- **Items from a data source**
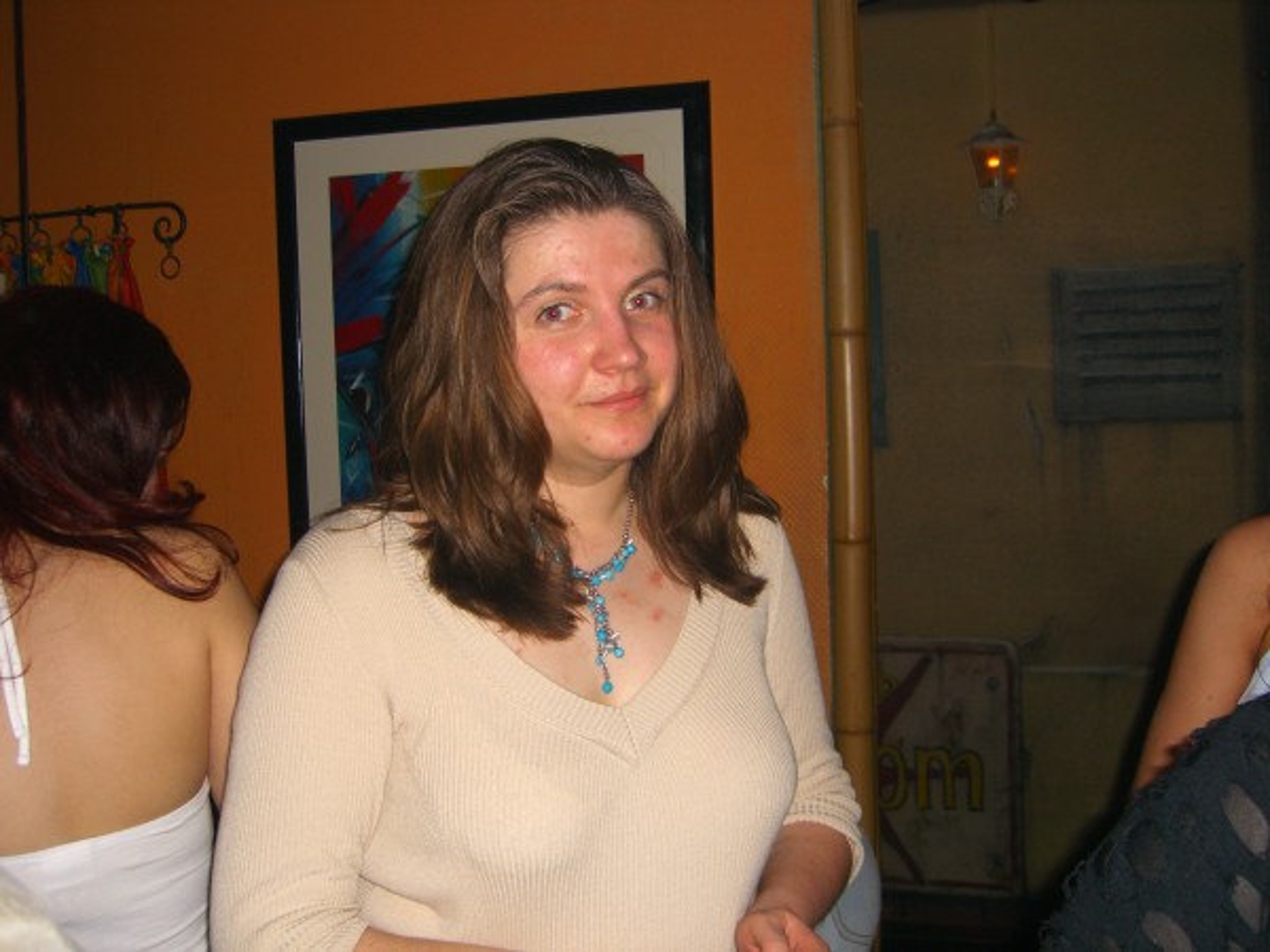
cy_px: 476
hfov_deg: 49.0
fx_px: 1394
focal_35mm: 38
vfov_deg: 37.7
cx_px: 635
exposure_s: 1/60
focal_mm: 7.9
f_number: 2.8
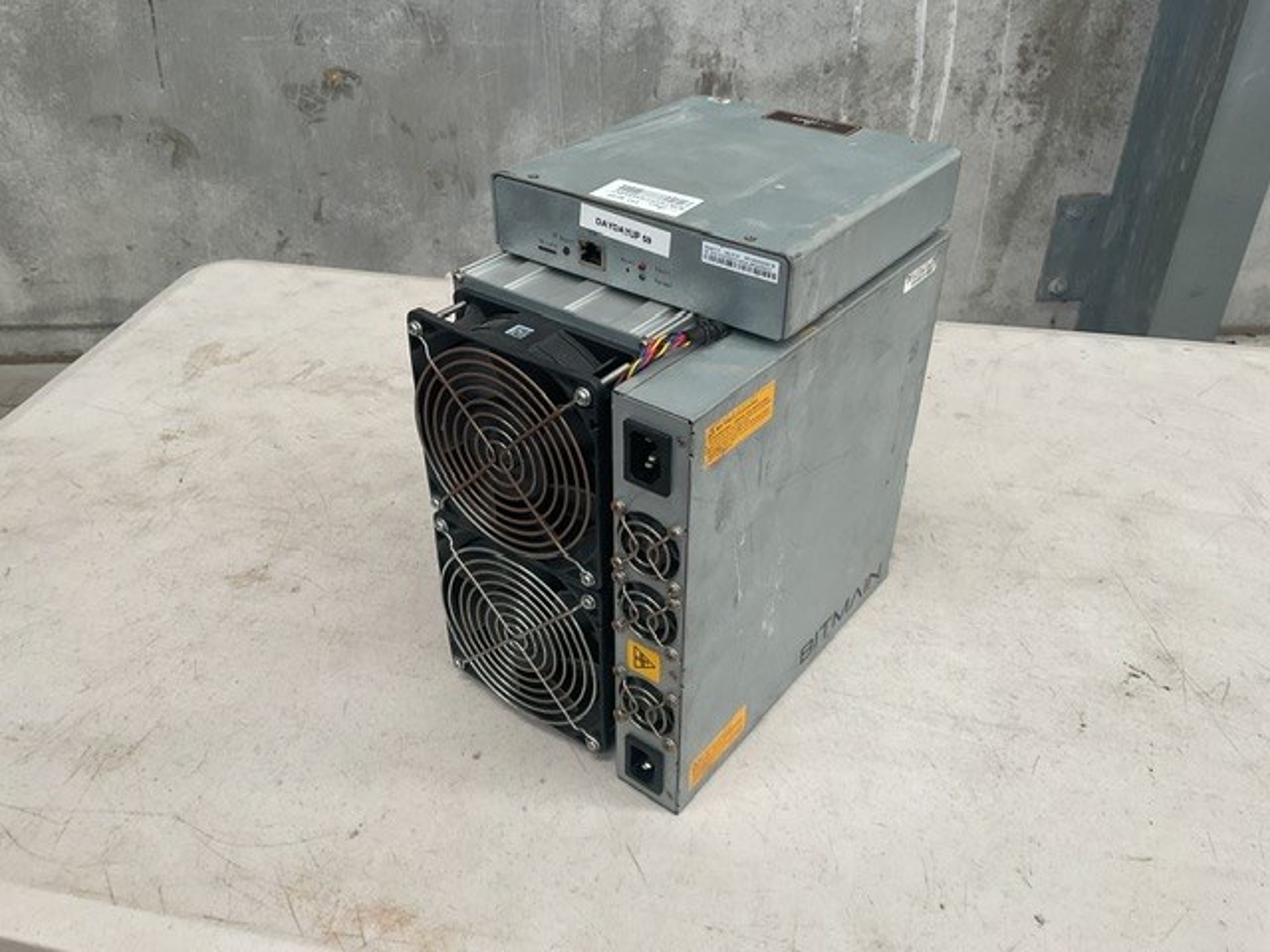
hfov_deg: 61.7
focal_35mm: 29
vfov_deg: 48.2
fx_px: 1064
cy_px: 476
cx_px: 635
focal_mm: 3
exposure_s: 1/60
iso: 50
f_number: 1.8
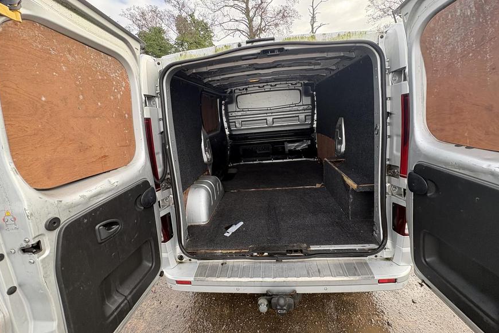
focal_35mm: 15
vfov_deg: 77.2
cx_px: 252
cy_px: 156
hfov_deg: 100.4
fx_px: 208
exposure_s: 1/136
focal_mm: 2.22
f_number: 2.2
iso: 125
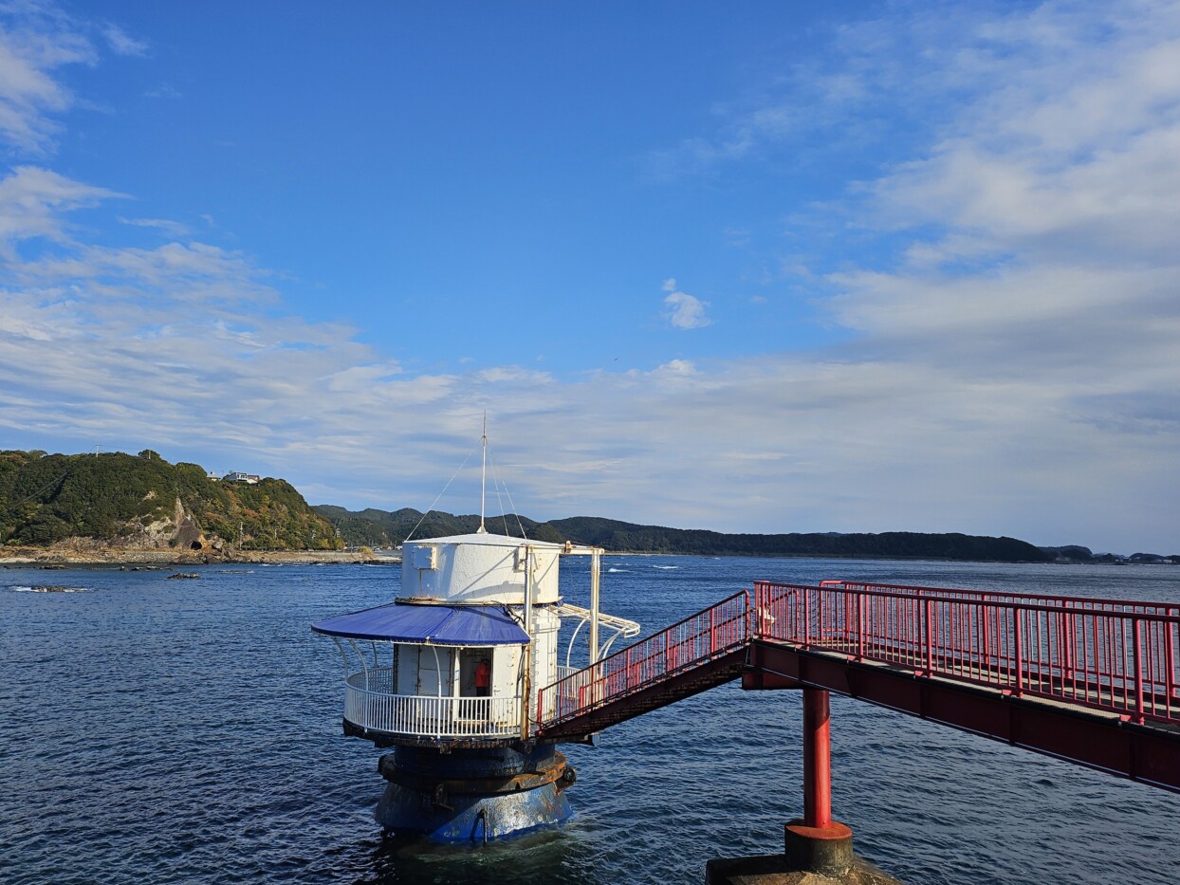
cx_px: 588
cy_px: 461
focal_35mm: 27
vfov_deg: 51.3
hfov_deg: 65.3
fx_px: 920
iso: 50
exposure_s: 1/5610
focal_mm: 5
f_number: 1.8
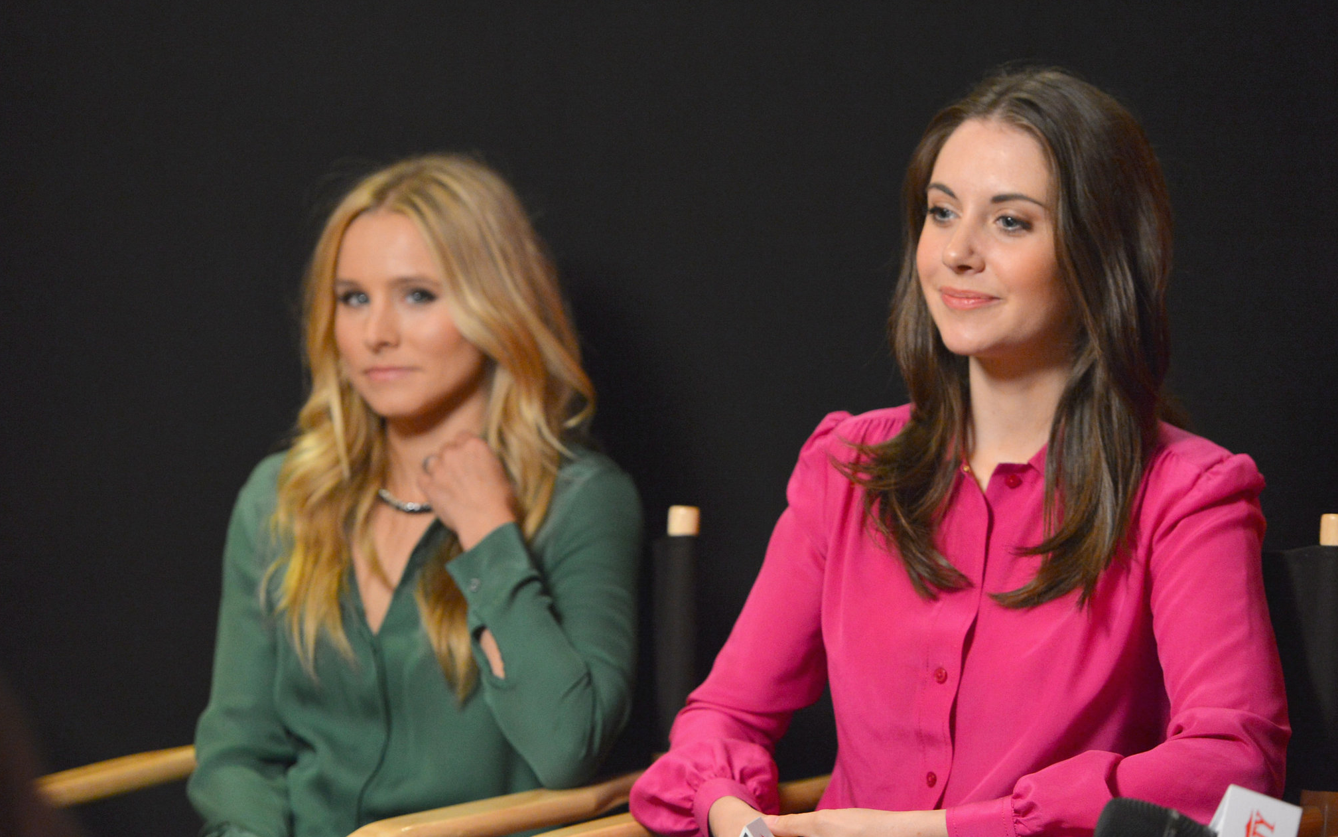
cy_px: 398
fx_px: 5033
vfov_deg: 9.5
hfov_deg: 15.1
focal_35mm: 138
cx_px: 668
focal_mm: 135
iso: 3200
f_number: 4
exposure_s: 1/200
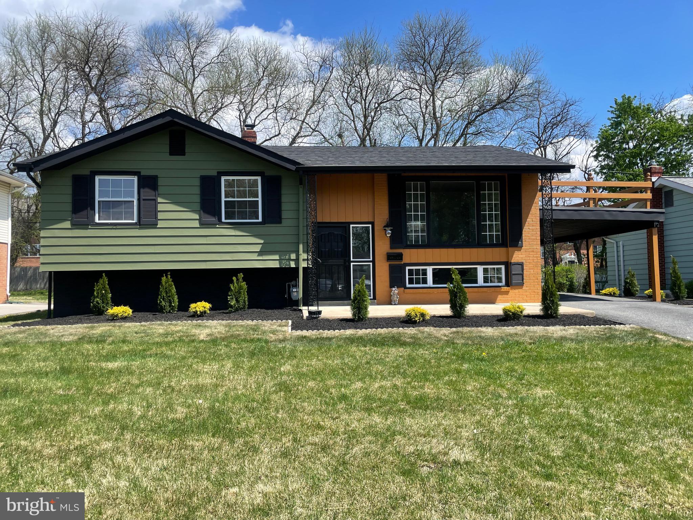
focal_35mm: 26
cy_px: 260
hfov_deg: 67.3
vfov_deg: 53.1
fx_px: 521
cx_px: 346
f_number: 1.6
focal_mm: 4.2
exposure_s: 1/2618
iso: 32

- **Exercise goal**
Repeat nothing but the lines from the one containing "focal_35mm: 138" through the end of the entries, exactly, and skip the pictures.

- **Final answer**
focal_35mm: 138
cx_px: 668
focal_mm: 135
iso: 3200
f_number: 4
exposure_s: 1/200
focal_35mm: 26
cy_px: 260
hfov_deg: 67.3
vfov_deg: 53.1
fx_px: 521
cx_px: 346
f_number: 1.6
focal_mm: 4.2
exposure_s: 1/2618
iso: 32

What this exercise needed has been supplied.